READING TEXT start
“You've got $40.”
—The Producer


For the Savannah Actor's Theatre production of Agnes of God, the director and I wanted the ecstatic moments of the play to be swept up in magic and emotion. It was important that the lead actress be overcome with the scene and not have to control the usual theatrical blood effect herself. The budget for properties and effects was small, and I needed to be incredibly resourceful while taking into account: Ease of use, effectiveness, repeatability, actor comfort, seamlessness. So the question was: How to create a dripping, visceral stigmata from the actress' hands and head multiple times over the course of a show "just happen?" There needed to be a flow of blood, and it essentially needed to be remote controlled.

So in came the fire truck.
The raw materials.
READING TEXT end
EXTRACTED DATA start
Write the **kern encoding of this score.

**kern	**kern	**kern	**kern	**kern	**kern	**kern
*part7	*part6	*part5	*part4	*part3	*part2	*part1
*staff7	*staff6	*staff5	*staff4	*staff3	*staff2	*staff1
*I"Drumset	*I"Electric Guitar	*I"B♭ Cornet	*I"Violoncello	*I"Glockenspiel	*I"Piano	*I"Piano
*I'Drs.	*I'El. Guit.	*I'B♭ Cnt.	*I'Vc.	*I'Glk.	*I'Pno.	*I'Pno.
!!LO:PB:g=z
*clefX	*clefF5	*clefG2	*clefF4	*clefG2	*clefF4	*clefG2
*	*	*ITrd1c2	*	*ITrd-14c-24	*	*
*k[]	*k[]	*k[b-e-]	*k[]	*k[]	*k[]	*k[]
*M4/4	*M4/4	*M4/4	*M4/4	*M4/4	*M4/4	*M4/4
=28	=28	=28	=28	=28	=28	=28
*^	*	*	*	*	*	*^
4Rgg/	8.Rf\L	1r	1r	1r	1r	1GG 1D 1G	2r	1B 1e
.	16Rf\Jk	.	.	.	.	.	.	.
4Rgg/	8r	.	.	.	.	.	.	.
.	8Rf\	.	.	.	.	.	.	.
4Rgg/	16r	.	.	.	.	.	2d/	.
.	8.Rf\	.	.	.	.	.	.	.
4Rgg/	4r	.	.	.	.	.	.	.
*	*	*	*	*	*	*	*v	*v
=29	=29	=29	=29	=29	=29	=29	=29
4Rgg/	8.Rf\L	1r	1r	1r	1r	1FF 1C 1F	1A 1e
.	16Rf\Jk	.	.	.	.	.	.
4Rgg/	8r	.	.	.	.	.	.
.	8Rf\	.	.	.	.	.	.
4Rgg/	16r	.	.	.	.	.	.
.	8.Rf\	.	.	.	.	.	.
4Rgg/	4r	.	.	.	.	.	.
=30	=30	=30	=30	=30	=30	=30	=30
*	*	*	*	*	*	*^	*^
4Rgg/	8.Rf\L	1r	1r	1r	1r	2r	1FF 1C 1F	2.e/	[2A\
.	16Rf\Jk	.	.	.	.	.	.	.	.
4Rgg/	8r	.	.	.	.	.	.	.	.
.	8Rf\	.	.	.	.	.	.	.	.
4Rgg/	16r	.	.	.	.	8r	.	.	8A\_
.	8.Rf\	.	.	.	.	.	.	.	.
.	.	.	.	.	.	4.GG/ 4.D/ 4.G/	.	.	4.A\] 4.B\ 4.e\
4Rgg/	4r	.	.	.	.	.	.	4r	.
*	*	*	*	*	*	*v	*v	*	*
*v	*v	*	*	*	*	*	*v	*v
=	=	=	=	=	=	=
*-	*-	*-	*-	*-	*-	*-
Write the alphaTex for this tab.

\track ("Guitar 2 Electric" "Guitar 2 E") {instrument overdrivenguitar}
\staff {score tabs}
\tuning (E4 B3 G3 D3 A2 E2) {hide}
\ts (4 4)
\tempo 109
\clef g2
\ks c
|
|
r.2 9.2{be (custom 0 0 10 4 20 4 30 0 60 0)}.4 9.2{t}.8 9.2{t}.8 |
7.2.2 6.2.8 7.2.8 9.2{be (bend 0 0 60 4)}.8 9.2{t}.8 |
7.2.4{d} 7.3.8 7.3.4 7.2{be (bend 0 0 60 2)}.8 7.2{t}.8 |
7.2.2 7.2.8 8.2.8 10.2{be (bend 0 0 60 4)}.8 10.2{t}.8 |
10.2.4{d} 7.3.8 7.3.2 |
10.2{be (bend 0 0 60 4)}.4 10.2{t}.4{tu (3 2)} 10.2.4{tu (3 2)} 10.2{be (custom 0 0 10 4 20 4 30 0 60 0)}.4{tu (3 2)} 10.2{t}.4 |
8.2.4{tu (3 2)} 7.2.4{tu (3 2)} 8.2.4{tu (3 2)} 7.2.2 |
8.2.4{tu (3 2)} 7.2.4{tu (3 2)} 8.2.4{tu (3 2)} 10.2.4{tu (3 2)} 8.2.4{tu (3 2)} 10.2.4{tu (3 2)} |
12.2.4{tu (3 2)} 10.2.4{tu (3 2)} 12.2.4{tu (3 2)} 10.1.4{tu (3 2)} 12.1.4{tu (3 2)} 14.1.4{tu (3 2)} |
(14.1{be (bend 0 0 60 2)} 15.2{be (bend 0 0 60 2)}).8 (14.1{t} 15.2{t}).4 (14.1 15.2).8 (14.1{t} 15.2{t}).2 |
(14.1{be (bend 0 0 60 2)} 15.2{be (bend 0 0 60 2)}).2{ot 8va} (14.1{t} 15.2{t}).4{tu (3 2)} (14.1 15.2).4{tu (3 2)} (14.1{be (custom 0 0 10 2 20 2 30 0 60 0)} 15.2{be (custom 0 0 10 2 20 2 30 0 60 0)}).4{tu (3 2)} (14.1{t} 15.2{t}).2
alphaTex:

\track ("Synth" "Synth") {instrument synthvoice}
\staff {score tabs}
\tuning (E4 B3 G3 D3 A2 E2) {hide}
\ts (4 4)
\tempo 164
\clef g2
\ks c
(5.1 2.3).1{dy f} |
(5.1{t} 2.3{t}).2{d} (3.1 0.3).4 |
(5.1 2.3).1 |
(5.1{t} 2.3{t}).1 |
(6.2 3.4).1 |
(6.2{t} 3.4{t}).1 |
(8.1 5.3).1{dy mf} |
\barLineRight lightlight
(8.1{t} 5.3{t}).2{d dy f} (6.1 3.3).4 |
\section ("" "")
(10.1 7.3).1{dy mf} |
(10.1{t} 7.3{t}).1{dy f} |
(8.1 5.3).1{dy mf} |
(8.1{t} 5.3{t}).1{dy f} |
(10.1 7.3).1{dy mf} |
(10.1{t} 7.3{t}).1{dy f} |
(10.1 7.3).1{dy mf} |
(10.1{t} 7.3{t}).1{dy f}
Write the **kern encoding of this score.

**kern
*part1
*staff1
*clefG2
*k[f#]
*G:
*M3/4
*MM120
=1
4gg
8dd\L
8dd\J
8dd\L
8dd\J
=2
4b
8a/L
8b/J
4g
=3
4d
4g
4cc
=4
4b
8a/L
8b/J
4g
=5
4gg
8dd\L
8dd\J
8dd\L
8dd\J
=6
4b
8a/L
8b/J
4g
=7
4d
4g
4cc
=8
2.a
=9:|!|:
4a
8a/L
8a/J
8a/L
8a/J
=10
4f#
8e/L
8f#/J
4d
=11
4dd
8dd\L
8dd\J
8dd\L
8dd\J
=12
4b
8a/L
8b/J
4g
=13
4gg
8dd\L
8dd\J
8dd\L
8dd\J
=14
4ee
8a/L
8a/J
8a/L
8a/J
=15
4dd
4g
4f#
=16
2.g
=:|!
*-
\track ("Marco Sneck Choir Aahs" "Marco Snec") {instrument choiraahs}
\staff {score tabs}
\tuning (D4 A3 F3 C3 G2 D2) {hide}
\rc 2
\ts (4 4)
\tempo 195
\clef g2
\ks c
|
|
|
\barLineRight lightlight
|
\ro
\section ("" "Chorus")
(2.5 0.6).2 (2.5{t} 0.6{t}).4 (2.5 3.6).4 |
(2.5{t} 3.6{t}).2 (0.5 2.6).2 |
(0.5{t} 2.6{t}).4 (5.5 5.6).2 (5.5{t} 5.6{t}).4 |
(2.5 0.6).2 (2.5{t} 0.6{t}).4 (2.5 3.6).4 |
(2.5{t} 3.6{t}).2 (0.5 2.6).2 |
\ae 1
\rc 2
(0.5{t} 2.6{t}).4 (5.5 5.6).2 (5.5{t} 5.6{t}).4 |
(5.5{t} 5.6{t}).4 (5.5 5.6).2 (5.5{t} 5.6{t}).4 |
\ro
EXTRACTED DATA end
EXERCISE TASKS:
A - According to the stage-blood text, which play was the Savannah Actor's Theatre producing?
B - Reproduce the stage-blood text word for word, from "For the Savannah" down to "The raw materials.".

THE REPLIES:
A - Agnes of God

B -
For the Savannah Actor's Theatre production of Agnes of God, the director and I wanted the ecstatic moments of the play to be swept up in magic and emotion. It was important that the lead actress be overcome with the scene and not have to control the usual theatrical blood effect herself. The budget for properties and effects was small, and I needed to be incredibly resourceful while taking into account: Ease of use, effectiveness, repeatability, actor comfort, seamlessness. So the question was: How to create a dripping, visceral stigmata from the actress' hands and head multiple times over the course of a show "just happen?" There needed to be a flow of blood, and it essentially needed to be remote controlled.

So in came the fire truck.
The raw materials.